What struck me the most, however, was their conversation on food. “I have been here for two weeks now”, the military guy said, “and I have never set foot in another restaurant than Ali Baba.” The other approved: “Yeah”, he said with a smile on his face that suggested a “deeper” appreciation of what the other guy said, “I have been here for sometime now and I’ve never tried other cuisines. Even if I go to other restaurants, they have to be Turkish restaurants. I can’t eat Chinese, sushi, or Mexican…” They went on talking about how great Turkish food was and it was impossible not to sense a nationalist proud in their conversation. (the owner of the restaurant, Ali Baba also listened to the conversation with a weird smile on his face: Happy to have two regular customers, but kind of condescending their choice to stick with the Turkish cuisine. “Go get a life guys” was the subtext of that plastic smile, I thought!)

I said to myself at that point, “wow!, so you come to the city where you can try a million different cuisines, and you stick with what you have eaten and will eat all your life.” That was a real “wow” moment. I even briefly considered asking both men whether they are stupid or not. Let’s make no mistakes, it’s perfectly understandable if: one likes his/her country’s cuisine more than others or one chooses to eat whatever he/she is used to eat on a regular basis. But we are talking here of people who plainly deny even trying other people’s food. That’s a different story. That is about the sharp and rather high walls one erects between what he perceives to be his national identity and the rest of the world. This is about a weird lack of self confidence: I’m not so comfortable in navigating the waters of foreign lands so let’s get back to our little harbor in this ocean called America!

Of course I am aware that in one sense, the multicultural cuisine story of New York (or anywhere else) is a story about the market. Entrepreneurs in the market are exploiting people’s desire to distinguish themselves from other people (to claim status) in an effort to create for themselves a certain niche in the market. It is clear, it follows, that the various different cuisines in the big apple are at best highly unfaithful representations of their originals. The food here is surely mediated to suit the general and average taste of the mainstream. But if this were the reason why those buddies in the Ali Baba restaurant did not want to eat non Turkish food, you would expect them to search for “more” originals: Even if the restaurants are no good, NYC is full of people from all over the world who would, on occasion, be happy to share their experiences, cuisine or culture with anyone who is interested.
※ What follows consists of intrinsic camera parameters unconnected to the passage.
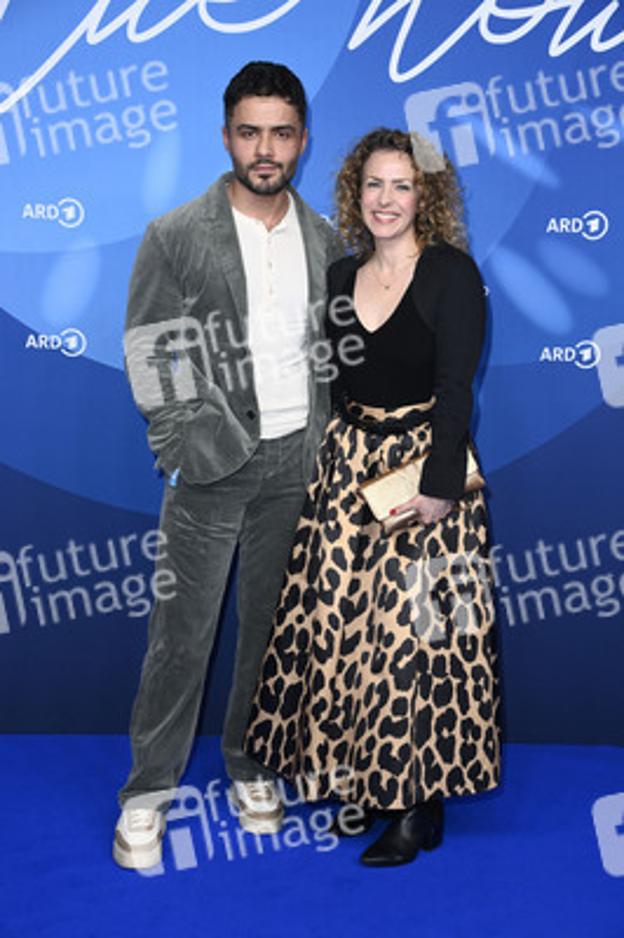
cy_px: 469
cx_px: 312
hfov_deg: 21.9
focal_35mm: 62
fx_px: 1615
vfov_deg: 32.4
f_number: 5.6
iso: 1000
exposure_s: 1/250
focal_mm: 62
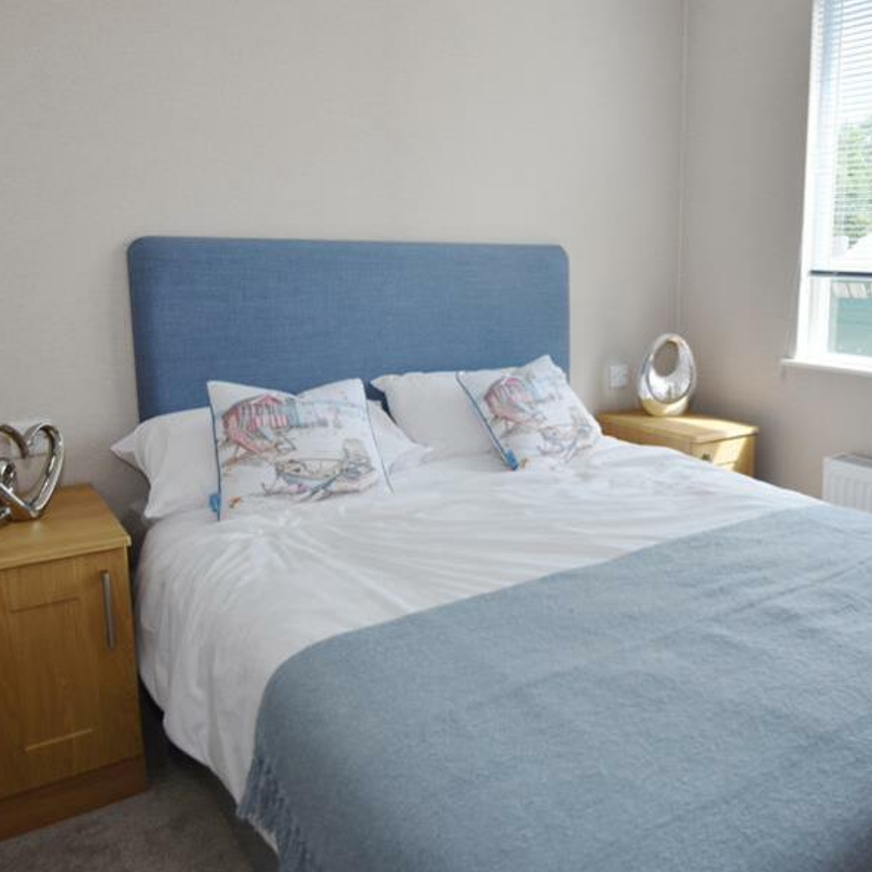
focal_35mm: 29
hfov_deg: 54.2
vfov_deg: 55.9
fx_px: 819
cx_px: 619
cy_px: 386
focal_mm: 13
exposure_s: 1/250
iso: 280
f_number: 5.6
But no… theirs was more of a closing into themselves in an environment which they felt threatening and dangerous to navigate. They chose to interact with NY and New Yorkers from behind a glass wall that they felt would make it easy for them to pass their time here, which ended up being not a “choice to interact” but precisely the opposite: “a self forced non interaction”.
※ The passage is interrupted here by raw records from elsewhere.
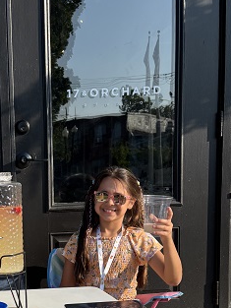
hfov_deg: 24.2
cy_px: 266
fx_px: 507
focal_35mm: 57
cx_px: -16
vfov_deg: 32.4
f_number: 1.6
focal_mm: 5.96
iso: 50
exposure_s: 1/1751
Recently when I sat down with this other group of business people and overheard their order for Turkish food, I couldn’t help but get amazed once again with the cultural barriers that’re erected in a land that’s considered foreign. Rather than opening themselves up to the freshness and surprises of a new experience, it seemed, these people chose to wrap themselves up with the foil they know and entertain a sense of control with such wrapping. Why would anyone want to eat doner kebab everyday otherwise?

To be fair to all these guys, I myself have struggled with this question and I’m far from the most open person. Those little trips to Turkishness have been part of the life here since I came. I’m trying to learn though and try not be stubborn about life. (and I eat –and enjoy- a lot of foreign food.)